Day 2 Homework
Contents
6. Day 2 Homework#
Here is a csv file that contains all of the countires that medalled in the 2018 Winter Olympic games, their latitudes and longitudes, medals won, GDP (2018), and population (2018). This time, we are going to plot the countries that medalled and add more information
6.1. Initial Instructions:#
Download the csv file from the link above.
Open a new Google Colab notebook and click on “New Notebook” in the corner.
Click the file icon on the left toolbar, then click on the upload icon (the button on the left).
Choose the new .csv file to upload in order to import the data.
Here’s the actual homework!
6.2. Assignment#
Open the csv file and examine what’s in it. What variable types are in here? Strings, floats, or integers?
In your Colab notebook, write a script that imports the data from the file to make a scatter plot.
As a hint pandas offers a read_csv function that one can use to easily load in the given file
As you parse the data, for each country you’ll need to tally up the total medals. You will also need to calculate GDP per 5000 capita (GPD per 5000 people).
What techniques that we have reviewed can we use to accomplish these?
This time when you plot the data, color the countries according to number of medals won, and change the size of each point based on GPD per capita.
See the plt.scatter documentation to try to figure out how to implement this.
Add the equator to the plot as well.
Congrats! You are all done.
The plot will have fewer points this time without the countires that did not medal, but contain more information about those countries. If you want a challenge, the advanced homework will add more complexity and the other countries!
6.3. Answer#
6.4. Additional Assignment#
If you were able to fly through the previous assignment, here is an addtional exercise that is a bit more of a challenge
Your solution for the first exercise should already be able to parse all of the data from the file.
Let’s examine three factors: GDP per capita, latitude, and raw population, and see how each of these affects medal results. While this is a complex question, we are going to assume a linear relationship for the sake of simplicity.

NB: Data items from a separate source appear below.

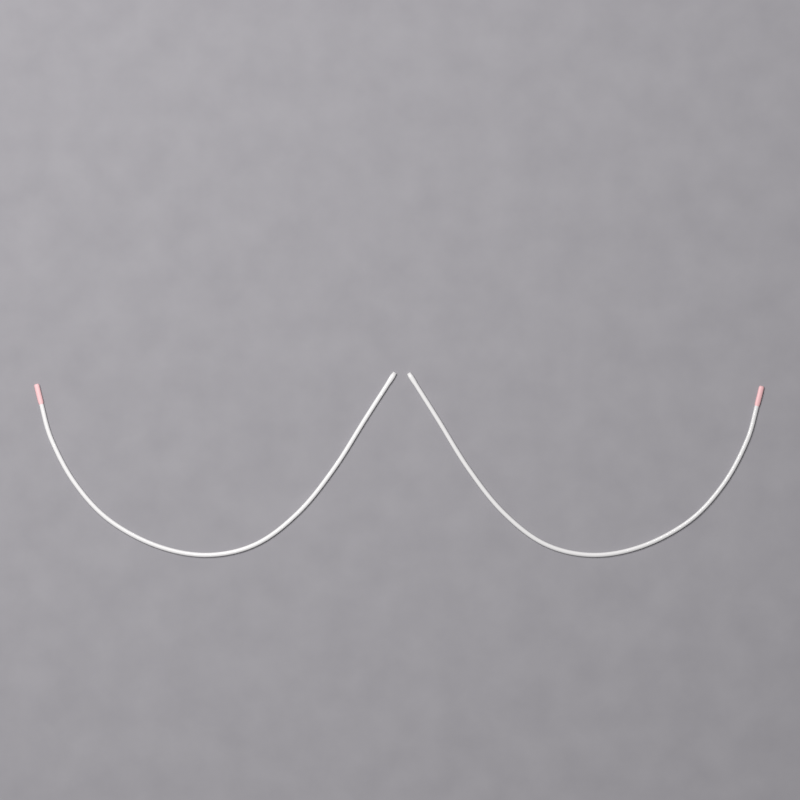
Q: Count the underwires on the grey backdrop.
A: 2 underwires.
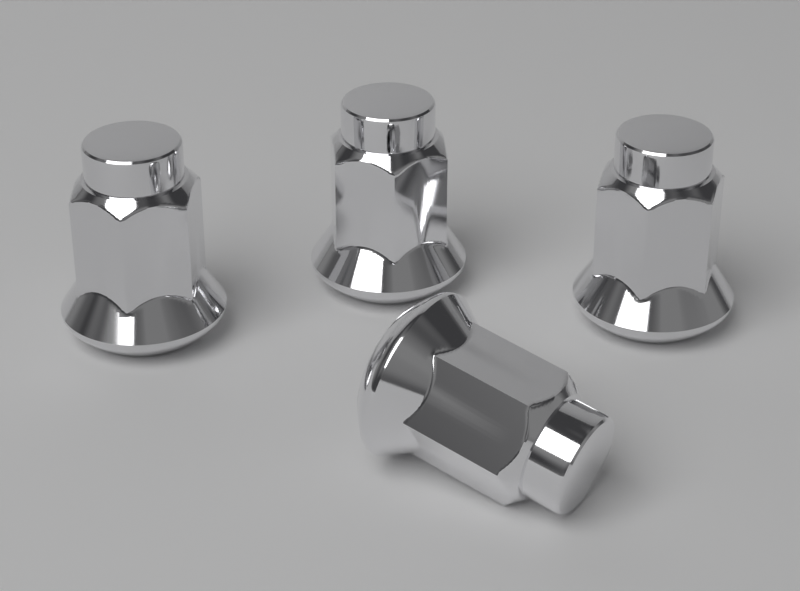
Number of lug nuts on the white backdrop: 4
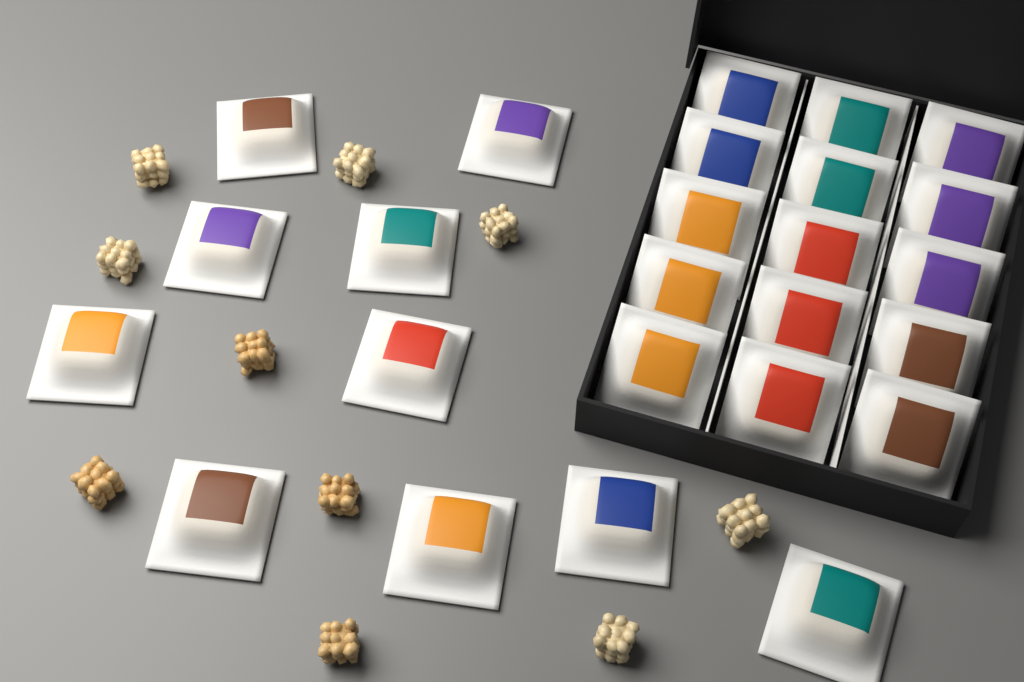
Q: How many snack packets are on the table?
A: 25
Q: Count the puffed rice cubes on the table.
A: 10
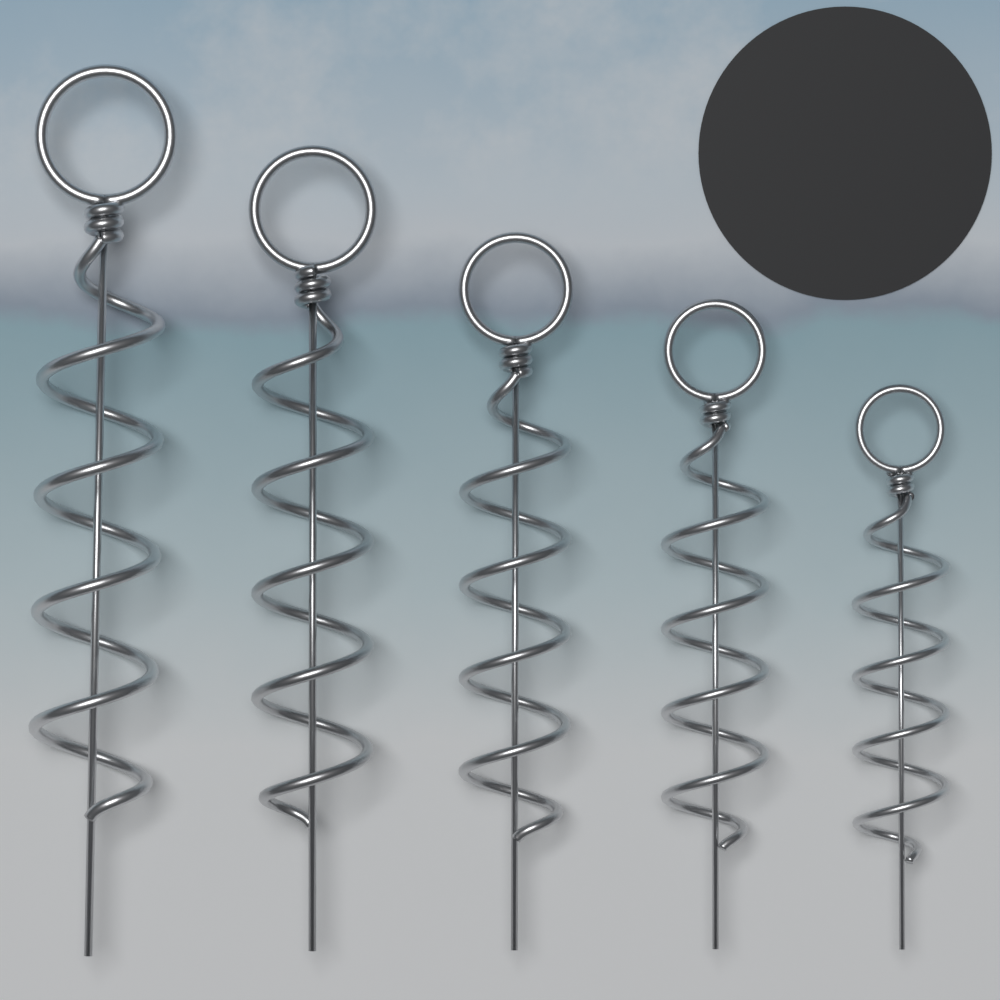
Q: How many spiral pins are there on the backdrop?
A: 5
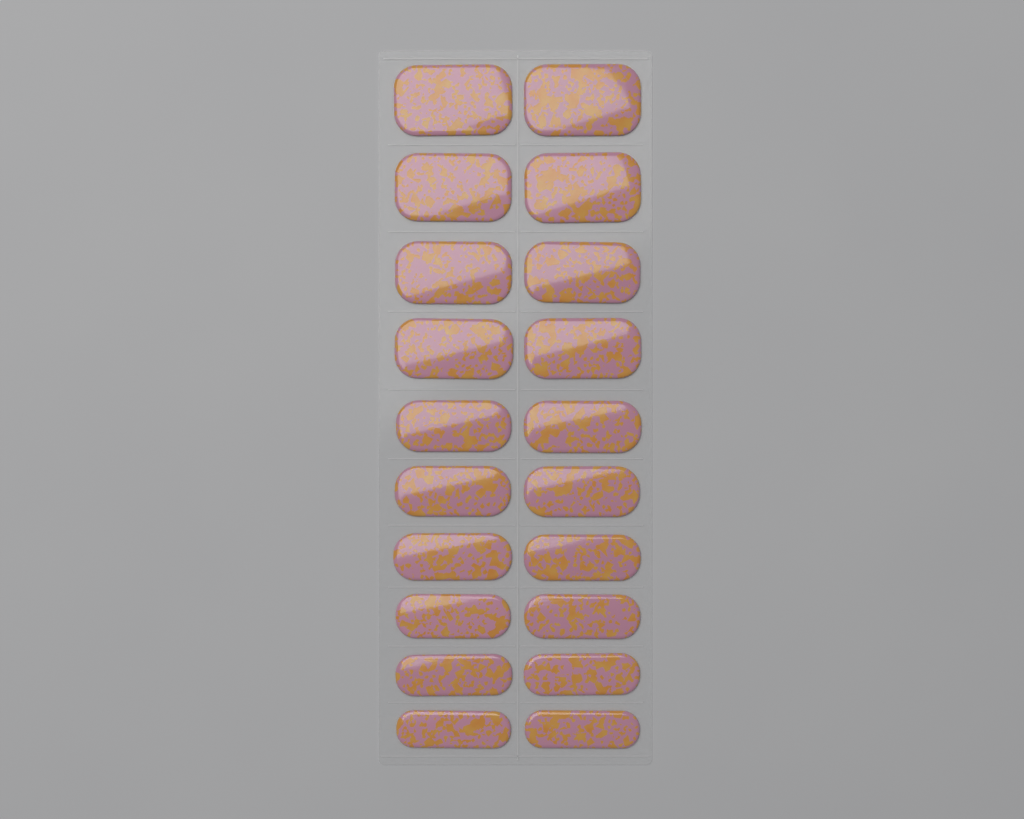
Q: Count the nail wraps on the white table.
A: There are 20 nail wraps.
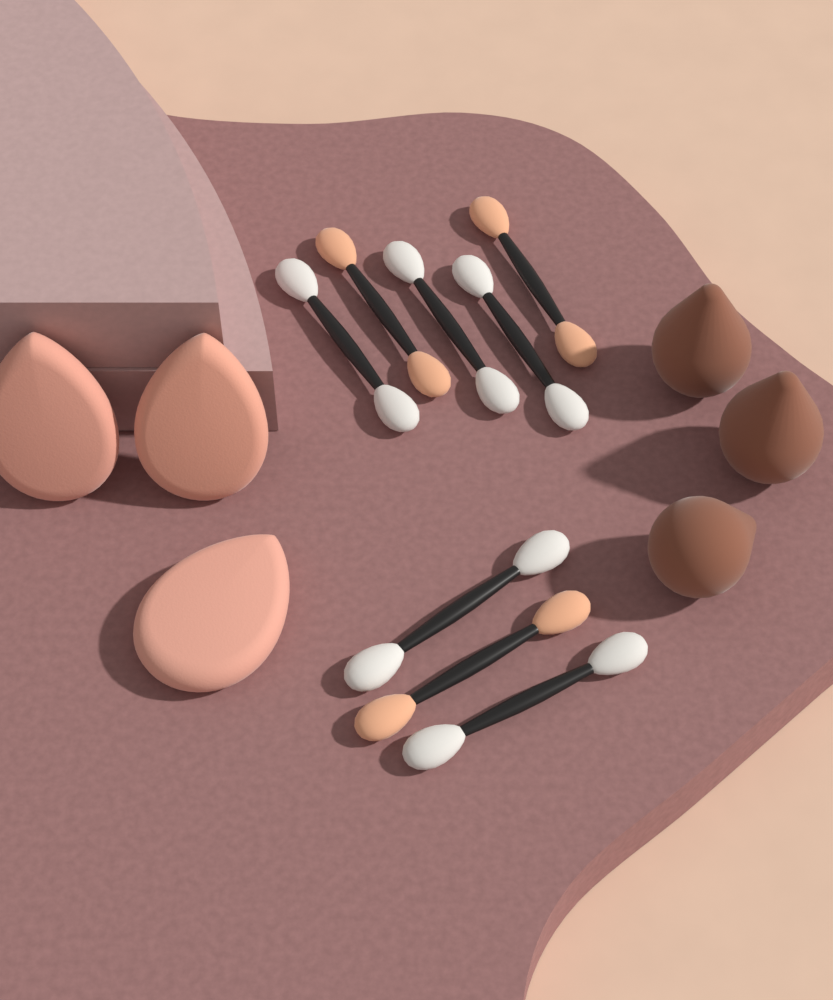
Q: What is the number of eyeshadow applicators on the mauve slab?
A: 8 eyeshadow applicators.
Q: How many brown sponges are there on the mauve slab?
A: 3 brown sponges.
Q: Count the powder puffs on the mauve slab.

Let’s start with GDP per capita. There are many ways to do this next step, but one of the easiest is to import the
scipy.stats
package and use thelinregress()
function
import scipy.stats as ss
Take a look at the documentation for linregress. Particularly the examples may help.
What should we input into the function? What will be the output and how many should we expect?
Once you have successfully fit the function, we need to plot our results. Make a scatter plot with the x (GDP per capita) and y (medal total) values.
To the scatter plot, let’s add our fit line. 1) To do this you will need to define a linear function. Note, the order of the variables will be important. 2) Create an array of x values to plot (np.linspace() may be helpful) and input them into the function you just wrote. 3) Make sure you are using the slope and intercept generated from the ss.linregress(). 4) To make a line instead of a scatter plot, the plt.plot() function will be useful
Print out the R squared value as well.
Now we have a visualization for the realtionship between GDP per capita and Olympic medals!
Repeat this process (you can copy and paste most of your work here and just change the data you use) for latitude and population
Based on the results, which of these factors seems to be most impactful on Winter Olympic success?
Congrats, you’ve successfully learned to use Python to parse, plot, and statistically analyze data! This is the end of the Python Intensive Training base project.